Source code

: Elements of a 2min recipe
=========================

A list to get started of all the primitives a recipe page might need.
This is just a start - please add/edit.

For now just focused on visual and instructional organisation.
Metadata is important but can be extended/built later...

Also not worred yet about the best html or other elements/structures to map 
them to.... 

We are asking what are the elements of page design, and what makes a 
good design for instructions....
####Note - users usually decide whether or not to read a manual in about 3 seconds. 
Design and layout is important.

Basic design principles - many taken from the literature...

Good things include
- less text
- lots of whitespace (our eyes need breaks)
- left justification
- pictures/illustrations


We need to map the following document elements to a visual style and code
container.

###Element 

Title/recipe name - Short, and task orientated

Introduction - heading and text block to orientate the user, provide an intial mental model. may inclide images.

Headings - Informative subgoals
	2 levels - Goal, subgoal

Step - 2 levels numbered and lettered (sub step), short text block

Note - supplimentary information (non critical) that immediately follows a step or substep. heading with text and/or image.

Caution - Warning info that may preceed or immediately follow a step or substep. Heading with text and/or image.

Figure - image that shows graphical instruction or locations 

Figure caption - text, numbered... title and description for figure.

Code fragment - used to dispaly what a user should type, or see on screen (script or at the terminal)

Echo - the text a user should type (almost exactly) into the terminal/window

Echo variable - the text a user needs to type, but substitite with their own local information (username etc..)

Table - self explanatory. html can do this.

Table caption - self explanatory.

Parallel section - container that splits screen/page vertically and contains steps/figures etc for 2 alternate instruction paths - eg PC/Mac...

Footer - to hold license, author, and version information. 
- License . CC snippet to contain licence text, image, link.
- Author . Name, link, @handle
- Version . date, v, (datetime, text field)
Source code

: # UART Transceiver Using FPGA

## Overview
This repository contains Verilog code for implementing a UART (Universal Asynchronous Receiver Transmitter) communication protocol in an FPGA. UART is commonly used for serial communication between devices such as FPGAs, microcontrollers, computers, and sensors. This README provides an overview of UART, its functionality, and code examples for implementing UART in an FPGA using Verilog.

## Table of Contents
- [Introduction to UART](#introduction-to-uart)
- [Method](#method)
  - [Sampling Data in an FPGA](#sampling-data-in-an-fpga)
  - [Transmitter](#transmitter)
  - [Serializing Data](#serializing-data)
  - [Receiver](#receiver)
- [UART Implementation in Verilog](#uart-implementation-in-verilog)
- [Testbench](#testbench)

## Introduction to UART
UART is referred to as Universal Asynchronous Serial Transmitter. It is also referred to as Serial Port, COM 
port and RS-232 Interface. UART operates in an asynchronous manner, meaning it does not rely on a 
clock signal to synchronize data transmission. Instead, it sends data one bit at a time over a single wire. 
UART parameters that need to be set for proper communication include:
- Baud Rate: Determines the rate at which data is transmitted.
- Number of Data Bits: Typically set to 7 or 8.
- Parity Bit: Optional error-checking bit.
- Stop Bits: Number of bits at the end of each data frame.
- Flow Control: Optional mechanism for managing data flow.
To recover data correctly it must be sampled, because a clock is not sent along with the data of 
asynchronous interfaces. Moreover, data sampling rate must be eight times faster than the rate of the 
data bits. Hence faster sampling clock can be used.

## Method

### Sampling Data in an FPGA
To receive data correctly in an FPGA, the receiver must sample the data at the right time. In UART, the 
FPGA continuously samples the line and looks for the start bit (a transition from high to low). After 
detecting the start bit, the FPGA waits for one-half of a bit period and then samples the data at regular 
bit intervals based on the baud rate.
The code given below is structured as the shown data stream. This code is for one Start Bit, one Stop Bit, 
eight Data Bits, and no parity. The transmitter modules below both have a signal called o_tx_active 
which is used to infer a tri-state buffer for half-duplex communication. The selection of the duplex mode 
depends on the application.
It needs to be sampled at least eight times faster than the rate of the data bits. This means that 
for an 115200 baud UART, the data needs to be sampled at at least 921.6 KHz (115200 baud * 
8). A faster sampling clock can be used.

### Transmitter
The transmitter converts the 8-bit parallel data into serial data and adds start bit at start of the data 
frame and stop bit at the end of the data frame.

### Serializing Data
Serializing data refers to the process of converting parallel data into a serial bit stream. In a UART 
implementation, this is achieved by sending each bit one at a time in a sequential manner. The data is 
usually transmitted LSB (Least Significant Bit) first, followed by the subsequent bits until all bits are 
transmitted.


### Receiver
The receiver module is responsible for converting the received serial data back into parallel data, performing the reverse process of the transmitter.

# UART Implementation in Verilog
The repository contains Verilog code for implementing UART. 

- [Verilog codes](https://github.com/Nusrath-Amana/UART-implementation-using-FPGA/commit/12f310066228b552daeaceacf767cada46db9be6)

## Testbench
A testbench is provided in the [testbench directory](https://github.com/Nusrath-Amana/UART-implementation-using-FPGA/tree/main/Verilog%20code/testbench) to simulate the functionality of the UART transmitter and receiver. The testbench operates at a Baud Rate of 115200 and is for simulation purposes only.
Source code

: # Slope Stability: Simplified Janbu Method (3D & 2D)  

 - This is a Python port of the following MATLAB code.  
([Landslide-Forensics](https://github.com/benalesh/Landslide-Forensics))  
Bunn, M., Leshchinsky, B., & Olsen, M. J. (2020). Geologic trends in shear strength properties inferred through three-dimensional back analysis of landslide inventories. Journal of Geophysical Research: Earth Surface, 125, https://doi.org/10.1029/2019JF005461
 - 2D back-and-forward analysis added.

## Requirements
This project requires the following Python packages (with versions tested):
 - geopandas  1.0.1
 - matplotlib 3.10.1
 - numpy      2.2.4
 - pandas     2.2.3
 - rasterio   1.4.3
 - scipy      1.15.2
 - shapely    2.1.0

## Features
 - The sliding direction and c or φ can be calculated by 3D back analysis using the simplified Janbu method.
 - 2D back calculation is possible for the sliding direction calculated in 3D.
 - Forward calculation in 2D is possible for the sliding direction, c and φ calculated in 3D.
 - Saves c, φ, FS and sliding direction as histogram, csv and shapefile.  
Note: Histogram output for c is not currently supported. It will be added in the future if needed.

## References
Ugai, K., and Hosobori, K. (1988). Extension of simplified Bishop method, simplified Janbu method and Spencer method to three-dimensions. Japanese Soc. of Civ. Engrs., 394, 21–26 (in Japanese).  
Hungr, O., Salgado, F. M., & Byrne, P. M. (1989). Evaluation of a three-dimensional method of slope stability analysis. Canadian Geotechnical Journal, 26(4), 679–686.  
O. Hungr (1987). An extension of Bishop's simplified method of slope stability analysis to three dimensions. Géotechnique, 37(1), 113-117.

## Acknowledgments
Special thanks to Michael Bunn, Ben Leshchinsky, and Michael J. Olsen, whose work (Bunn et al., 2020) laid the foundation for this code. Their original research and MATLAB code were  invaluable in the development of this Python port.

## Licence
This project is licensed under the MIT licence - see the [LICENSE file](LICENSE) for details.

* * *

Assigned task: Transcribe the listing above line for line, keeping every character, space and line break unchanged.

Result of this exercise:
Source code

: Elements of a 2min recipe
=========================

A list to get started of all the primitives a recipe page might need.
This is just a start - please add/edit.

For now just focused on visual and instructional organisation.
Metadata is important but can be extended/built later...

Also not worred yet about the best html or other elements/structures to map 
them to.... 

We are asking what are the elements of page design, and what makes a 
good design for instructions....
####Note - users usually decide whether or not to read a manual in about 3 seconds. 
Design and layout is important.

Basic design principles - many taken from the literature...

Good things include
- less text
- lots of whitespace (our eyes need breaks)
- left justification
- pictures/illustrations


We need to map the following document elements to a visual style and code
container.

###Element 

Title/recipe name - Short, and task orientated

Introduction - heading and text block to orientate the user, provide an intial mental model. may inclide images.

Headings - Informative subgoals
	2 levels - Goal, subgoal

Step - 2 levels numbered and lettered (sub step), short text block

Note - supplimentary information (non critical) that immediately follows a step or substep. heading with text and/or image.

Caution - Warning info that may preceed or immediately follow a step or substep. Heading with text and/or image.

Figure - image that shows graphical instruction or locations 

Figure caption - text, numbered... title and description for figure.

Code fragment - used to dispaly what a user should type, or see on screen (script or at the terminal)

Echo - the text a user should type (almost exactly) into the terminal/window

Echo variable - the text a user needs to type, but substitite with their own local information (username etc..)

Table - self explanatory. html can do this.

Table caption - self explanatory.

Parallel section - container that splits screen/page vertically and contains steps/figures etc for 2 alternate instruction paths - eg PC/Mac...

Footer - to hold license, author, and version information. 
- License . CC snippet to contain licence text, image, link.
- Author . Name, link, @handle
- Version . date, v, (datetime, text field)
Source code

: # UART Transceiver Using FPGA

## Overview
This repository contains Verilog code for implementing a UART (Universal Asynchronous Receiver Transmitter) communication protocol in an FPGA. UART is commonly used for serial communication between devices such as FPGAs, microcontrollers, computers, and sensors. This README provides an overview of UART, its functionality, and code examples for implementing UART in an FPGA using Verilog.

## Table of Contents
- [Introduction to UART](#introduction-to-uart)
- [Method](#method)
  - [Sampling Data in an FPGA](#sampling-data-in-an-fpga)
  - [Transmitter](#transmitter)
  - [Serializing Data](#serializing-data)
  - [Receiver](#receiver)
- [UART Implementation in Verilog](#uart-implementation-in-verilog)
- [Testbench](#testbench)

## Introduction to UART
UART is referred to as Universal Asynchronous Serial Transmitter. It is also referred to as Serial Port, COM 
port and RS-232 Interface. UART operates in an asynchronous manner, meaning it does not rely on a 
clock signal to synchronize data transmission. Instead, it sends data one bit at a time over a single wire. 
UART parameters that need to be set for proper communication include:
- Baud Rate: Determines the rate at which data is transmitted.
- Number of Data Bits: Typically set to 7 or 8.
- Parity Bit: Optional error-checking bit.
- Stop Bits: Number of bits at the end of each data frame.
- Flow Control: Optional mechanism for managing data flow.
To recover data correctly it must be sampled, because a clock is not sent along with the data of 
asynchronous interfaces. Moreover, data sampling rate must be eight times faster than the rate of the 
data bits. Hence faster sampling clock can be used.

## Method

### Sampling Data in an FPGA
To receive data correctly in an FPGA, the receiver must sample the data at the right time. In UART, the 
FPGA continuously samples the line and looks for the start bit (a transition from high to low). After 
detecting the start bit, the FPGA waits for one-half of a bit period and then samples the data at regular 
bit intervals based on the baud rate.
The code given below is structured as the shown data stream. This code is for one Start Bit, one Stop Bit, 
eight Data Bits, and no parity. The transmitter modules below both have a signal called o_tx_active 
which is used to infer a tri-state buffer for half-duplex communication. The selection of the duplex mode 
depends on the application.
It needs to be sampled at least eight times faster than the rate of the data bits. This means that 
for an 115200 baud UART, the data needs to be sampled at at least 921.6 KHz (115200 baud * 
8). A faster sampling clock can be used.

### Transmitter
The transmitter converts the 8-bit parallel data into serial data and adds start bit at start of the data 
frame and stop bit at the end of the data frame.

### Serializing Data
Serializing data refers to the process of converting parallel data into a serial bit stream. In a UART 
implementation, this is achieved by sending each bit one at a time in a sequential manner. The data is 
usually transmitted LSB (Least Significant Bit) first, followed by the subsequent bits until all bits are 
transmitted.


### Receiver
The receiver module is responsible for converting the received serial data back into parallel data, performing the reverse process of the transmitter.

# UART Implementation in Verilog
The repository contains Verilog code for implementing UART. 

- [Verilog codes](https://github.com/Nusrath-Amana/UART-implementation-using-FPGA/commit/12f310066228b552daeaceacf767cada46db9be6)

## Testbench
A testbench is provided in the [testbench directory](https://github.com/Nusrath-Amana/UART-implementation-using-FPGA/tree/main/Verilog%20code/testbench) to simulate the functionality of the UART transmitter and receiver. The testbench operates at a Baud Rate of 115200 and is for simulation purposes only.
Source code

: # Slope Stability: Simplified Janbu Method (3D & 2D)  

 - This is a Python port of the following MATLAB code.  
([Landslide-Forensics](https://github.com/benalesh/Landslide-Forensics))  
Bunn, M., Leshchinsky, B., & Olsen, M. J. (2020). Geologic trends in shear strength properties inferred through three-dimensional back analysis of landslide inventories. Journal of Geophysical Research: Earth Surface, 125, https://doi.org/10.1029/2019JF005461
 - 2D back-and-forward analysis added.

## Requirements
This project requires the following Python packages (with versions tested):
 - geopandas  1.0.1
 - matplotlib 3.10.1
 - numpy      2.2.4
 - pandas     2.2.3
 - rasterio   1.4.3
 - scipy      1.15.2
 - shapely    2.1.0

## Features
 - The sliding direction and c or φ can be calculated by 3D back analysis using the simplified Janbu method.
 - 2D back calculation is possible for the sliding direction calculated in 3D.
 - Forward calculation in 2D is possible for the sliding direction, c and φ calculated in 3D.
 - Saves c, φ, FS and sliding direction as histogram, csv and shapefile.  
Note: Histogram output for c is not currently supported. It will be added in the future if needed.

## References
Ugai, K., and Hosobori, K. (1988). Extension of simplified Bishop method, simplified Janbu method and Spencer method to three-dimensions. Japanese Soc. of Civ. Engrs., 394, 21–26 (in Japanese).  
Hungr, O., Salgado, F. M., & Byrne, P. M. (1989). Evaluation of a three-dimensional method of slope stability analysis. Canadian Geotechnical Journal, 26(4), 679–686.  
O. Hungr (1987). An extension of Bishop's simplified method of slope stability analysis to three dimensions. Géotechnique, 37(1), 113-117.

## Acknowledgments
Special thanks to Michael Bunn, Ben Leshchinsky, and Michael J. Olsen, whose work (Bunn et al., 2020) laid the foundation for this code. Their original research and MATLAB code were  invaluable in the development of this Python port.

## Licence
This project is licensed under the MIT licence - see the [LICENSE file](LICENSE) for details.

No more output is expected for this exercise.